*This guest post by Rajalingappaa Shanmugamani, the author of *Deep Learning for Computer Vision*, takes you through three important algorithms for semantic segmentation.*

There are several deep learning-based algorithms to solve image segmentation tasks. The sliding window approach can be applied at a pixel level for segmentation. This approach takes an image and breaks it into smaller crops. Every crop of the image is classified for a label. This approach is expensive and inefficient because it doesn’t reuse the shared features between the overlapping patches. In this article, we will discuss a few algorithms that can overcome this problem.

## The Fully Convolutional Network

The **Fully Convolutional Network** (**FCN**) introduced the idea of an end-to-end convolutional network. Any standard CNN architecture can be used for FCN by removing the fully connected layers. The fully connected layers are replaced by a convolution layer. The depth is higher in the final layers and the size is smaller. Hence, 1D convolution can be performed to reach the desired number of labels. But for segmentation, the spatial dimension has to be preserved. Hence, the full convolution network is constructed without a max pooling, as shown here:

The loss for this network is computed by averaging the cross-entropy loss of every pixel and mini-batch. The final layer has a depth equal to the number of classes. FCN is similar to object detection except that the spatial dimension is preserved. The output produced by the architecture will be coarse as some pixels may be mis-predicted, while the computation is high. The **SegNet** **architecture** helps address this issue.

## The SegNet architecture

The **SegNet** has an encoder and decoder approach. The encoder has various convolution layers and the decoder has various deconvolution layers. SegNet improves the coarse outputs produced by FCN. Because of this, it is less memory-intensive. When the features are reduced in dimensions, it is upsampled again to the image size by deconvolution, reversing the convolution effects. Deconvolution learns the parameters for upsampling. The output of such architecture will be coarse due to the loss of information in pooling layers.

Upsampling, atrous convolution, and transpose convolution will help you in understanding this network better.

### Upsampling the layers by pooling

Max pooling is a sampling strategy that picks the maximum value from a window. This could be reversed for upsampling. Each value can be surrounded with zeroes to upsample the layer, as shown here:

The zeroes are added at the same locations, which are the numbers that are upsampled. Un-pooling can be improved by remembering the locations of downsampling and using it for upsampling, as shown here:

Index-wise, upsampling yields better results than appending zeroes. This upsampling of the layers by pooling is not learned and works as it is. How doyou upsample and downsample with learnable parameters? Read on.

---+---

**REQUIREMENT A**: List the section headings in the segmentation post.
The rows that follow come from a different source than the segmentation post.

**SUPPLIED MATERIAL**:
---+---

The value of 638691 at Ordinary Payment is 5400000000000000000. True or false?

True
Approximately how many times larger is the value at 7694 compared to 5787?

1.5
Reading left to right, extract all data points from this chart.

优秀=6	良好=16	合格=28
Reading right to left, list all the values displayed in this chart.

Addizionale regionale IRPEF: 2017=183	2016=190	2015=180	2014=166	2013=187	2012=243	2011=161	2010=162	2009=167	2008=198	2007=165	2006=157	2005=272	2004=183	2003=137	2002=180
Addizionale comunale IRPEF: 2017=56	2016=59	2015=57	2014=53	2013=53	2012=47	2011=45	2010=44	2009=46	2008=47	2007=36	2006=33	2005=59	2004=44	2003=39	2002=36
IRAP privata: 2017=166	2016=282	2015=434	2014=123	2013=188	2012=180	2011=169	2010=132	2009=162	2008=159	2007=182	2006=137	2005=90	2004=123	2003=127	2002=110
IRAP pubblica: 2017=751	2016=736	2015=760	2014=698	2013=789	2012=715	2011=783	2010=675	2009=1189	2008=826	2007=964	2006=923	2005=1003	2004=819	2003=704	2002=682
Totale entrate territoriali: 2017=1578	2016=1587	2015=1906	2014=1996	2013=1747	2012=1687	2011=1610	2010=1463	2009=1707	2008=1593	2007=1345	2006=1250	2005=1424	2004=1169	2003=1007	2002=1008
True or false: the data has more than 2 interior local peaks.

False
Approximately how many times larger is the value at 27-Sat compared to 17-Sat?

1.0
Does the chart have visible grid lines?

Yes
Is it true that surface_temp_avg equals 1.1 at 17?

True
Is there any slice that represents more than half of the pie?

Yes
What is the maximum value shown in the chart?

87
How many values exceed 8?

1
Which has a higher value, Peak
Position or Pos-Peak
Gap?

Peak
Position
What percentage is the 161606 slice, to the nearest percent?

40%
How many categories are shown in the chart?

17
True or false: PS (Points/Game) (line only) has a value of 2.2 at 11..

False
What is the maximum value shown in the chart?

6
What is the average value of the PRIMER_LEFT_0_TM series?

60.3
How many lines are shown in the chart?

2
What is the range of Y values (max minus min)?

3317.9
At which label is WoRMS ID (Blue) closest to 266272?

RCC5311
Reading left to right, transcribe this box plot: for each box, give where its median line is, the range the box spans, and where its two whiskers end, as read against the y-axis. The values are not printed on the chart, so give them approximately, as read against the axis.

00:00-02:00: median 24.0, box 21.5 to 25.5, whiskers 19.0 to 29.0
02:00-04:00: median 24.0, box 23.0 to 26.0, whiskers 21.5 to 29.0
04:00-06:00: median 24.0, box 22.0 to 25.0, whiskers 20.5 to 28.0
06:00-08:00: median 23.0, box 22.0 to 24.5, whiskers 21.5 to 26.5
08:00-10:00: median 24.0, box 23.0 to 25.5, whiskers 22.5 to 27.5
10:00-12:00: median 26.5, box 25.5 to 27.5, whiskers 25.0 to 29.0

---+---

**REQUIREMENT B**: Output the rows from the very first one through the line containing "Reading right to", inclusive of both, and nothing else.

**REPLY A**:
The Fully Convolutional Network
The SegNet architecture
Upsampling the layers by pooling

**REPLY B**:
The value of 638691 at Ordinary Payment is 5400000000000000000. True or false?

True
Approximately how many times larger is the value at 7694 compared to 5787?

1.5
Reading left to right, extract all data points from this chart.

优秀=6	良好=16	合格=28
Reading right to left, list all the values displayed in this chart.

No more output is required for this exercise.